The task
Transcribe all the entries that follow, leaving nothing out.

(Stored data entries)
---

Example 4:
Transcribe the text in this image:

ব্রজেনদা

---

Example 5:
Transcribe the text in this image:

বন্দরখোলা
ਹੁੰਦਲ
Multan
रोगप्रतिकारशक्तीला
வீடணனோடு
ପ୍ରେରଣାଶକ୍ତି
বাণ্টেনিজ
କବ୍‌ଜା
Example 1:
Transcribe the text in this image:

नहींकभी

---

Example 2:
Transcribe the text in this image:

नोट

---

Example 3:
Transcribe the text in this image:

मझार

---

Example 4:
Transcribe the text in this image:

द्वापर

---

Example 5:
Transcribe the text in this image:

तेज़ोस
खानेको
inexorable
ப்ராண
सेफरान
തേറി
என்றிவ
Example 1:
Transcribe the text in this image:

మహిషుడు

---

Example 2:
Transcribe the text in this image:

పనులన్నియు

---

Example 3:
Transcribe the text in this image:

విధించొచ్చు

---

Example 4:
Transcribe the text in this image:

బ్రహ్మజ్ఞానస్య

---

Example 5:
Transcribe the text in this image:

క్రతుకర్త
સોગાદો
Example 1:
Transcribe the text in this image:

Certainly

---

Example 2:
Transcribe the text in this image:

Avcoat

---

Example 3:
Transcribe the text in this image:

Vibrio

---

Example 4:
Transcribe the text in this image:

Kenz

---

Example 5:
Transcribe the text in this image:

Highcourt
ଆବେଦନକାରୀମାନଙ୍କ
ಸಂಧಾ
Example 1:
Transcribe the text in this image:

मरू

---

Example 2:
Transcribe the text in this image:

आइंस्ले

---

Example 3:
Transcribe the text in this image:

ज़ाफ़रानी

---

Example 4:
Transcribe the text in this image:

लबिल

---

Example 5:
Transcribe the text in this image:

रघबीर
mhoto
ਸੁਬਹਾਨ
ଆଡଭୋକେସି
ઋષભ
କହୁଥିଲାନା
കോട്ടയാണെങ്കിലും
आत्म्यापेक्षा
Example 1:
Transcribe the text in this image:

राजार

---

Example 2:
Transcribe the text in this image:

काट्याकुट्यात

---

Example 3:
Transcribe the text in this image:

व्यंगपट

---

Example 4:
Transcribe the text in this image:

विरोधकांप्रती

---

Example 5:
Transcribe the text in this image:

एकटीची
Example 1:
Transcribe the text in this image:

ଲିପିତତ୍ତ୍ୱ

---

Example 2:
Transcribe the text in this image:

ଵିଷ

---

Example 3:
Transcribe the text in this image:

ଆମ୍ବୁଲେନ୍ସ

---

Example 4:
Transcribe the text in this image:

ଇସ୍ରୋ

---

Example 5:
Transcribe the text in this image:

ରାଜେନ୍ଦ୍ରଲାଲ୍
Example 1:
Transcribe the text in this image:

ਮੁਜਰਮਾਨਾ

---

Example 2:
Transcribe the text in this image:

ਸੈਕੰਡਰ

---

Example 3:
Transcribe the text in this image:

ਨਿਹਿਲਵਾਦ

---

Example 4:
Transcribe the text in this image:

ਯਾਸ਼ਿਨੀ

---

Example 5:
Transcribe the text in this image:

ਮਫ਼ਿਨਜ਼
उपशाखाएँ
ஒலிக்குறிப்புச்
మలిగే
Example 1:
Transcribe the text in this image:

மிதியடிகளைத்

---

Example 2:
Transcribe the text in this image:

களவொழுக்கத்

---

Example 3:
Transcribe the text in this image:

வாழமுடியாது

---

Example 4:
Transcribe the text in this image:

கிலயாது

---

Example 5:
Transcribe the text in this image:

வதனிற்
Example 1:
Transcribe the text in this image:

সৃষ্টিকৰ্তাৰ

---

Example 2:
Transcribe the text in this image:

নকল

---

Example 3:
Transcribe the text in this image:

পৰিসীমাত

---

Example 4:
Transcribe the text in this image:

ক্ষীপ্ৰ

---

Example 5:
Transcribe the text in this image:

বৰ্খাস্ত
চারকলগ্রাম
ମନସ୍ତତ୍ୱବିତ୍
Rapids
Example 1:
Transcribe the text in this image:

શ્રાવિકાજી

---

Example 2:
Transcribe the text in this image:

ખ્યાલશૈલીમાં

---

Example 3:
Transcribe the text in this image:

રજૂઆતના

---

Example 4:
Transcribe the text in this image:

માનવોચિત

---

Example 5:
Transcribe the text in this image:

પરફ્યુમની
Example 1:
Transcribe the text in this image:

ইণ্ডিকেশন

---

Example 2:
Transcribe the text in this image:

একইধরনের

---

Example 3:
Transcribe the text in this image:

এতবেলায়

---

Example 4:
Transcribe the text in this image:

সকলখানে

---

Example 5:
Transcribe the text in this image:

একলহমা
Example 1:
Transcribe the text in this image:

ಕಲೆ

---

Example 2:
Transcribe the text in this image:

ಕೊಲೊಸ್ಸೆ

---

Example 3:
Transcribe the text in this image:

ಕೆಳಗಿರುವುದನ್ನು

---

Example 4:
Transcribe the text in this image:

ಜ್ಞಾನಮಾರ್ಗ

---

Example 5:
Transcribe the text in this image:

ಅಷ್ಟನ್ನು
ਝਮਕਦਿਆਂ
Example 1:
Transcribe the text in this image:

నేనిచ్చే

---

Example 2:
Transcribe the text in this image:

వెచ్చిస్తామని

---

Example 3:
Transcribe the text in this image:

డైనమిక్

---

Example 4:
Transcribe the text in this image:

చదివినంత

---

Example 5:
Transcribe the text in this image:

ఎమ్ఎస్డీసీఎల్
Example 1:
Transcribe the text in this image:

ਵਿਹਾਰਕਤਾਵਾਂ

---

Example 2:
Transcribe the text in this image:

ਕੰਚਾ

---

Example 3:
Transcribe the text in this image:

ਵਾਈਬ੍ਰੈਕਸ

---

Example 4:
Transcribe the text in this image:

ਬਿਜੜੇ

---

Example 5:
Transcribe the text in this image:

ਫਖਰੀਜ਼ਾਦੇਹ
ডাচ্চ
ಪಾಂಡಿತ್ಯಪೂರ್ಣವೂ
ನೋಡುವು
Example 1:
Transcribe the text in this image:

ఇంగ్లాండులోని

Problem solution
---

Example 4:
Transcribe the text in this image:

ব্রজেনদা

---

Example 5:
Transcribe the text in this image:

বন্দরখোলা
ਹੁੰਦਲ
Multan
रोगप्रतिकारशक्तीला
வீடணனோடு
ପ୍ରେରଣାଶକ୍ତି
বাণ্টেনিজ
କବ୍‌ଜା
Example 1:
Transcribe the text in this image:

नहींकभी

---

Example 2:
Transcribe the text in this image:

नोट

---

Example 3:
Transcribe the text in this image:

मझार

---

Example 4:
Transcribe the text in this image:

द्वापर

---

Example 5:
Transcribe the text in this image:

तेज़ोस
खानेको
inexorable
ப்ராண
सेफरान
തേറി
என்றிவ
Example 1:
Transcribe the text in this image:

మహిషుడు

---

Example 2:
Transcribe the text in this image:

పనులన్నియు

---

Example 3:
Transcribe the text in this image:

విధించొచ్చు

---

Example 4:
Transcribe the text in this image:

బ్రహ్మజ్ఞానస్య

---

Example 5:
Transcribe the text in this image:

క్రతుకర్త
સોગાદો
Example 1:
Transcribe the text in this image:

Certainly

---

Example 2:
Transcribe the text in this image:

Avcoat

---

Example 3:
Transcribe the text in this image:

Vibrio

---

Example 4:
Transcribe the text in this image:

Kenz

---

Example 5:
Transcribe the text in this image:

Highcourt
ଆବେଦନକାରୀମାନଙ୍କ
ಸಂಧಾ
Example 1:
Transcribe the text in this image:

मरू

---

Example 2:
Transcribe the text in this image:

आइंस्ले

---

Example 3:
Transcribe the text in this image:

ज़ाफ़रानी

---

Example 4:
Transcribe the text in this image:

लबिल

---

Example 5:
Transcribe the text in this image:

रघबीर
mhoto
ਸੁਬਹਾਨ
ଆଡଭୋକେସି
ઋષભ
କହୁଥିଲାନା
കോട്ടയാണെങ്കിലും
आत्म्यापेक्षा
Example 1:
Transcribe the text in this image:

राजार

---

Example 2:
Transcribe the text in this image:

काट्याकुट्यात

---

Example 3:
Transcribe the text in this image:

व्यंगपट

---

Example 4:
Transcribe the text in this image:

विरोधकांप्रती

---

Example 5:
Transcribe the text in this image:

एकटीची
Example 1:
Transcribe the text in this image:

ଲିପିତତ୍ତ୍ୱ

---

Example 2:
Transcribe the text in this image:

ଵିଷ

---

Example 3:
Transcribe the text in this image:

ଆମ୍ବୁଲେନ୍ସ

---

Example 4:
Transcribe the text in this image:

ଇସ୍ରୋ

---

Example 5:
Transcribe the text in this image:

ରାଜେନ୍ଦ୍ରଲାଲ୍
Example 1:
Transcribe the text in this image:

ਮੁਜਰਮਾਨਾ

---

Example 2:
Transcribe the text in this image:

ਸੈਕੰਡਰ

---

Example 3:
Transcribe the text in this image:

ਨਿਹਿਲਵਾਦ

---

Example 4:
Transcribe the text in this image:

ਯਾਸ਼ਿਨੀ

---

Example 5:
Transcribe the text in this image:

ਮਫ਼ਿਨਜ਼
उपशाखाएँ
ஒலிக்குறிப்புச்
మలిగే
Example 1:
Transcribe the text in this image:

மிதியடிகளைத்

---

Example 2:
Transcribe the text in this image:

களவொழுக்கத்

---

Example 3:
Transcribe the text in this image:

வாழமுடியாது

---

Example 4:
Transcribe the text in this image:

கிலயாது

---

Example 5:
Transcribe the text in this image:

வதனிற்
Example 1:
Transcribe the text in this image:

সৃষ্টিকৰ্তাৰ

---

Example 2:
Transcribe the text in this image:

নকল

---

Example 3:
Transcribe the text in this image:

পৰিসীমাত

---

Example 4:
Transcribe the text in this image:

ক্ষীপ্ৰ

---

Example 5:
Transcribe the text in this image:

বৰ্খাস্ত
চারকলগ্রাম
ମନସ୍ତତ୍ୱବିତ୍
Rapids
Example 1:
Transcribe the text in this image:

શ્રાવિકાજી

---

Example 2:
Transcribe the text in this image:

ખ્યાલશૈલીમાં

---

Example 3:
Transcribe the text in this image:

રજૂઆતના

---

Example 4:
Transcribe the text in this image:

માનવોચિત

---

Example 5:
Transcribe the text in this image:

પરફ્યુમની
Example 1:
Transcribe the text in this image:

ইণ্ডিকেশন

---

Example 2:
Transcribe the text in this image:

একইধরনের

---

Example 3:
Transcribe the text in this image:

এতবেলায়

---

Example 4:
Transcribe the text in this image:

সকলখানে

---

Example 5:
Transcribe the text in this image:

একলহমা
Example 1:
Transcribe the text in this image:

ಕಲೆ

---

Example 2:
Transcribe the text in this image:

ಕೊಲೊಸ್ಸೆ

---

Example 3:
Transcribe the text in this image:

ಕೆಳಗಿರುವುದನ್ನು

---

Example 4:
Transcribe the text in this image:

ಜ್ಞಾನಮಾರ್ಗ

---

Example 5:
Transcribe the text in this image:

ಅಷ್ಟನ್ನು
ਝਮਕਦਿਆਂ
Example 1:
Transcribe the text in this image:

నేనిచ్చే

---

Example 2:
Transcribe the text in this image:

వెచ్చిస్తామని

---

Example 3:
Transcribe the text in this image:

డైనమిక్

---

Example 4:
Transcribe the text in this image:

చదివినంత

---

Example 5:
Transcribe the text in this image:

ఎమ్ఎస్డీసీఎల్
Example 1:
Transcribe the text in this image:

ਵਿਹਾਰਕਤਾਵਾਂ

---

Example 2:
Transcribe the text in this image:

ਕੰਚਾ

---

Example 3:
Transcribe the text in this image:

ਵਾਈਬ੍ਰੈਕਸ

---

Example 4:
Transcribe the text in this image:

ਬਿਜੜੇ

---

Example 5:
Transcribe the text in this image:

ਫਖਰੀਜ਼ਾਦੇਹ
ডাচ্চ
ಪಾಂಡಿತ್ಯಪೂರ್ಣವೂ
ನೋಡುವು
Example 1:
Transcribe the text in this image:

ఇంగ్లాండులోని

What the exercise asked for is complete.